Anyway, that's the general idea behind encoding. For more info on how you should be encoding, that depends on what you're using server-side, but most all web frameworks include some sort of "out-of-the-box" HTML Encoding utility. Your responsibility is to ensure that user-provided (or otherwise untrusted) content is ALWAYS encoded before being rendered.
Is there a different feature in web browsers which
prevents these kinds of attacks from happening?
Your concern has since been addressed by newer browser releases through the new Content-Security-Policy header.

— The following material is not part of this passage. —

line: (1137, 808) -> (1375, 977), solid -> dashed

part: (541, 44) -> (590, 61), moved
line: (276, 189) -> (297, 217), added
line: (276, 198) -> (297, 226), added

By configuring script-src, you can disallow inline javascript outright. Note that this protection will not necessarily extend to users on older browsers (see CanIUse ).
Allowing only white-labeled scripts will defeat most javascript XSS attacks, but may require significant modifications to your content. Also, blocking inline javascript may be impractical if you are using a web frameworks that relies heavily on inline javascript.
Nope nothing to really prevent it.
The only thing I would suggest to do is have some server side validation of any information coming to the server from a user form.
As the saying goes: Never trust the user
Why did the creators of the HTML DOM and/or Javascript decide to disallow cross-domain requests?
I can see some very small security benefits of disallowing it but in the long run it seems to be an attempt at making Javascript injection attacks have less power. That is all moot anyway with JSONP, it just means that the javascript code is a tiny bit more difficult to make and you have to have server-side cooperation(though it could be your own server)
The actual cross-domain issue is huge. Suppose SuperBank.com internally sends a request to http://www.superbank.com/transfer?amount=100&to=123456 to transfer $10,000 to account number 123456. If I can get you to my website, and you are logged in at SuperBank, all I have to do is send an AJAX request to SuperBank.com to move thousands of dollars from your account to mine.
The reason JSON-P is acceptable is that it is pretty darn impossible for it to be abused. A website using JSON-P is pretty much declaring the data to be public information, since that format is too inconvenient to ever be used otherwise. But if it's unclear as to whether or not data is public information, the browser must assume that it is not.
When cross-domain scripting is allowed (or hacked by a clever Javascripter), a webpage can access data from another webpage. Example: joeblow.com could access your Gmail while you have mail.google.com open. joeblow.com could read your email, spam your contacts, spoof mail from you, delete your mail, or any number of bad things.
To clarify some of the ideas in the questions into a specific use case..
The cross domain policy is generally not there to protect you from yourself. Its to protect the users of your website from the other users of your website (XSS).
Imagine you had a website that allowed people to enter any text they want, including javascript. Some malicious user decides to add some javascript to the "about yourself" field. Users of your website would navigate his profile and have this script executed on their browser. This script, since its being executed on your website's behalf, has access to cookies and such from your website.
If the browser allowed for cross domain communication, this script could theoretically collect your info and then upload it to a server that the malicious user would own.
Here's a distinction for you: Cross-domain AJAX allows a malicious site to make your browser to things on its behalf, while JSON-P allows a malicious server to tamper with a single domain's pages (and to make the browser do things to that domain on your behalf) but (crucial bit) only if the page served went out of its way to load the malicious payload.
So yes, JSON-P has some security implications, but they are strictly opt-in on the part of the website using them. Allowing general cross-domain AJAX opens up a much larger can of worms.